In 2019, François Chollet, a young researcher, envisioned an AI benchmark that was almost unheard of at the time. The idea was revolutionary, considering the limited tools available to evaluate AI capabilities effectively. Chollet was ahead of his time, anticipating an AI revolution that wouldn’t truly begin until the advent of ChatGPT and the ensuing AI boom three years later.
Challenging AI Through Benchmarks
Subsequent years saw the emergence of various synthetic benchmarks, yet ARC-AGI stood out for its unique approach. Unlike typical benchmarks that focused on a model’s memorization abilities, ARC-AGI emphasized abstract reasoning and generalization abilities across different contexts.
The problems presented in ARC-AGI and its successor, ARC-AGI 2, primarily consist of visual puzzles that, while relatively easy for humans, were nearly insurmountable for machines. Over the last couple of years, AI models have shown remarkable advancements in abstract reasoning and generalization, slowly tackling an increasing number of ARC-AGI puzzles. The downside? The expense incurred in these endeavors.
And that brings us to the transformative technology of GPT-5.2.
Assessing the Cost of AI Performance
Last year, the AI model o3-preview accomplished the impressive feat of solving 87% of ARC-AGI 1 puzzles. This achievement was so significant that it prompted an official announcement from the organizers of the benchmark , showcasing the breakthrough. However, this was achieved at a staggering cost of $456,000 for 100 tasks, translating to $4,560 per task.


Source: ARC-AGI Prize
OpenAI’s most recent model, GPT-5.2, launched recently, has demonstrated exceptional performance across various benchmarks, particularly in ARC-AGI 1. Notably, it achieved a remarkable 90.5% problem-solving rate with its Pro (X-High) version, but what truly sets it apart is the cost efficiency. Each task now costs only $11.65, a reduction of 390 times less than the previous year.
Moreover, an even more economical version, GPT-5.2 (X-High), solved 86.2% of problems at an astonishing rate of just $0.96 per task—an unprecedented achievement in AI performance and cost reduction.


ARC-AGI 2 remains a challenge for most models, but GPT-5.2 has taken another leap in quality. Source: ARC-AGI Prize.
The Future of AI Benchmarking
Anticipating advancements, Chollet and his team introduced ARC-AGI 2 in March 2025 to further challenge AI models. This benchmark currently poses a significant challenge, with even the best models only solving 38% of the tasks (like Claude Opus 4.5). In contrast, GPT-5.2 has managed to resolve approximately 55% of these new problems at a cost of $15.72 per task, showcasing another monumental step forward.

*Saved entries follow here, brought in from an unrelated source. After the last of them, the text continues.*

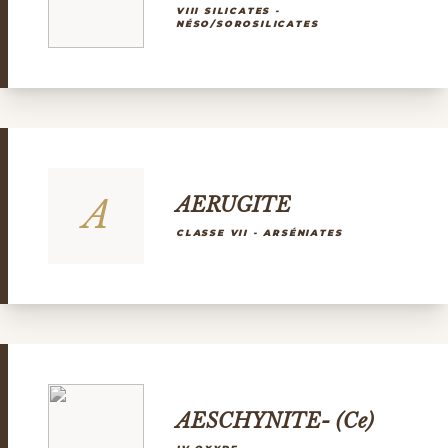
VIII SILICATES -
NÉSO/SOROSILICATES
A
AERUGITE
CLASSE VII - ARSÉNIATES
AESCHYNITE- (Ce)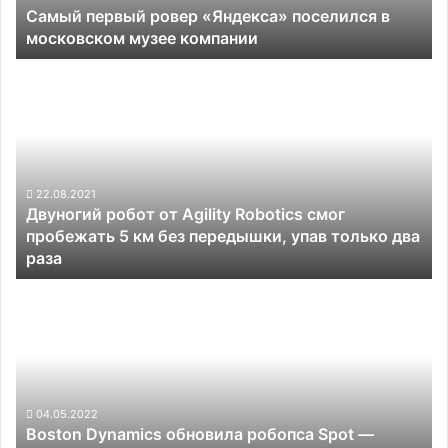
Самый первый ровер «Яндекса» поселился в
компании
московском музее компании
Двуногий
робот
от
Agility
Robotics
смог
пробежать
22.08.2021
Двуногий робот от Agility Robotics смог
5
пробежать 5 км без передышки, упав только два
км
раза
без
передышки,
Boston
упав
Dynamics
только
обновила
два
робопса
раза
Spot
—
новые
04.05.2022
Boston Dynamics обновила робопса Spot —
камеры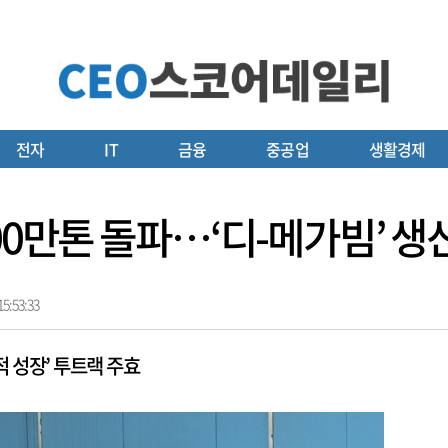
전자
IT
금융
중공업
생활경제
00만톤 돌파…‘디-메가빔’ 
5:53:33
적 성장’ 투트랙 주효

The pattern is evident: AI is not just improving, but doing so at decreasing costs. This trend is encouraging as it counters the notion that scaling efficiency is diminishing, emphasizing that performance gains are increasingly tied to reduced costs instead.
As the AI race reaches a pivotal moment, the pressing question isn’t whether AI can solve challenges, but rather how economically viable it is to do so. The transition to GPT-5.2 reflects a shift toward cost efficiency, which is vital for navigating OpenAI’s precarious economic reality. Moving forward, maintaining affordability and efficiency will be crucial for the company’s sustainability in an evolving competitive landscape.